## Work to complete
Pull out every line in the records below that contains the word "value" and copy each of those lines in full.
• • • • •
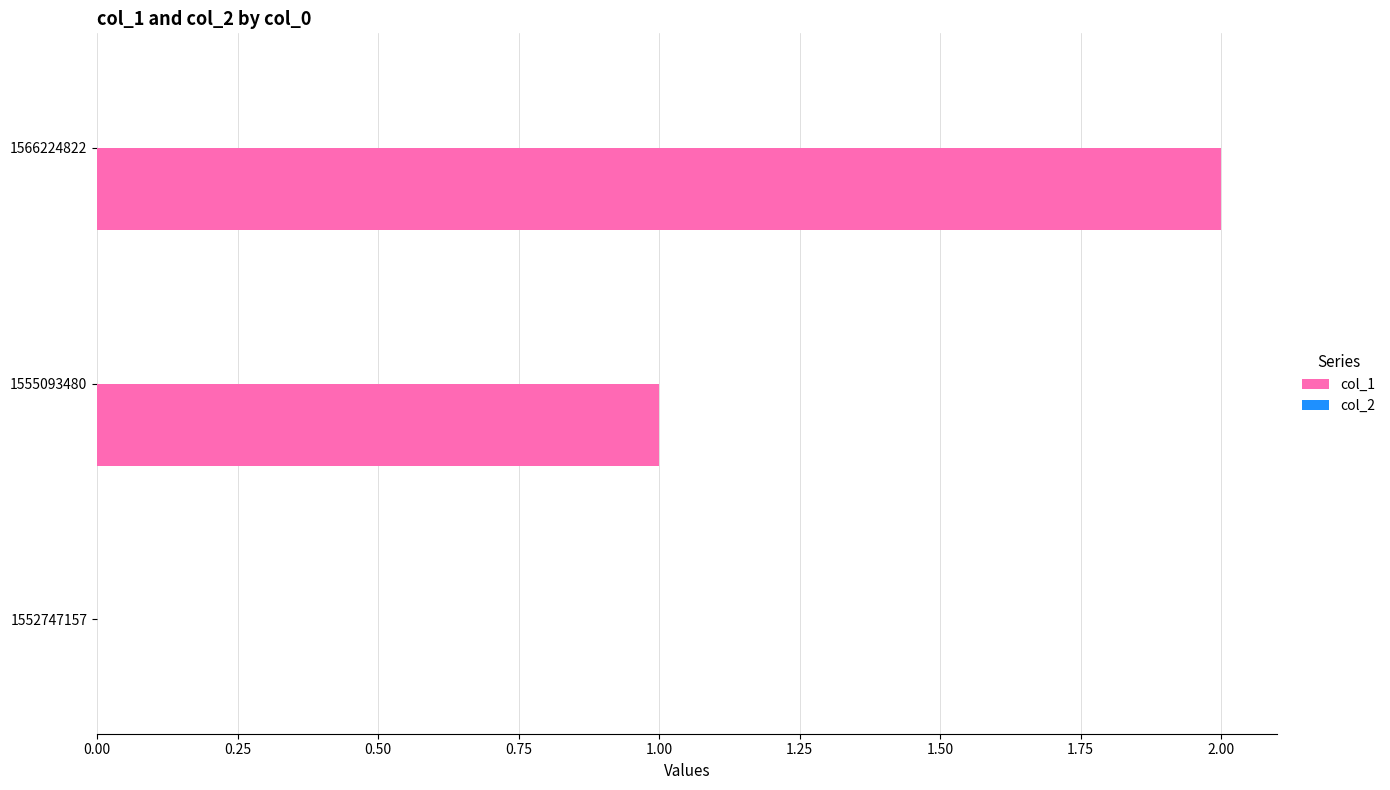

Approximately how many times larger is the value at 1555093480 compared to 1566224822?

0.5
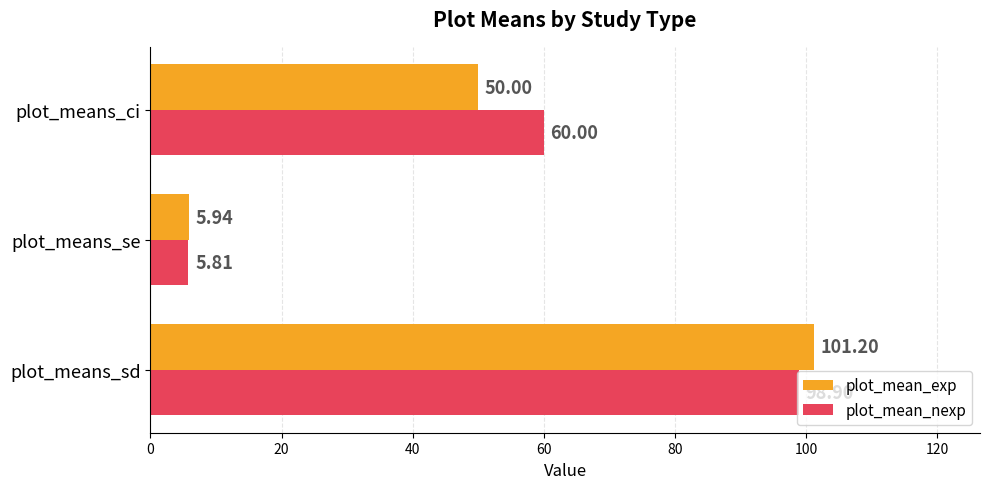

What is the maximum value shown in the chart?

101.2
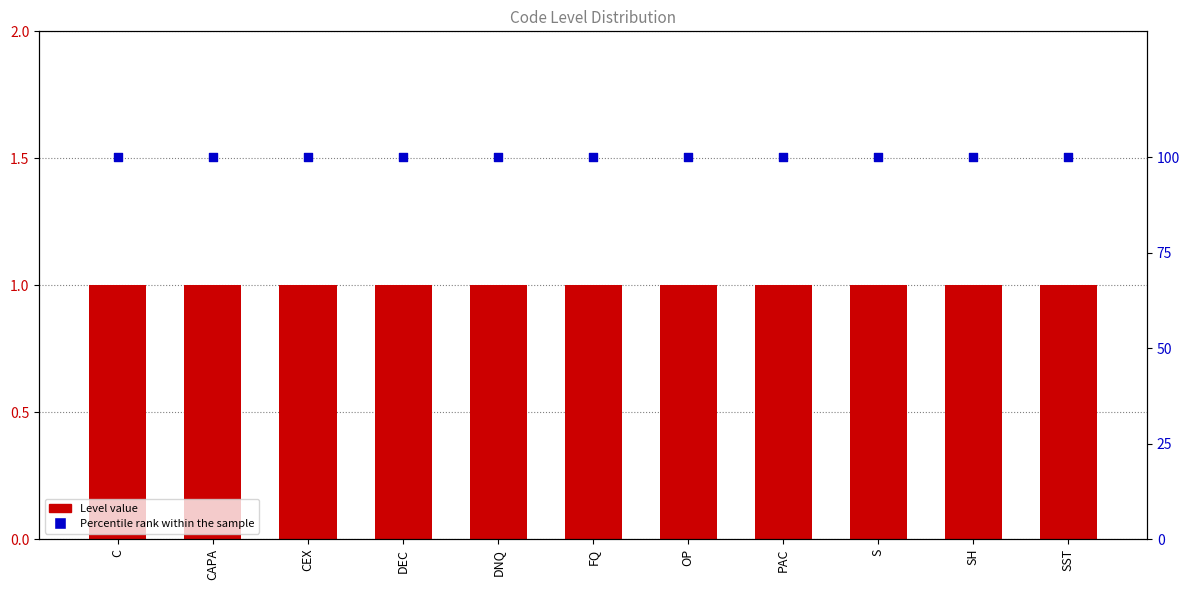

Which series reaches the minimum Y coordinate?

Level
• • • • •
## Task result
Approximately how many times larger is the value at 1555093480 compared to 1566224822?
What is the maximum value shown in the chart?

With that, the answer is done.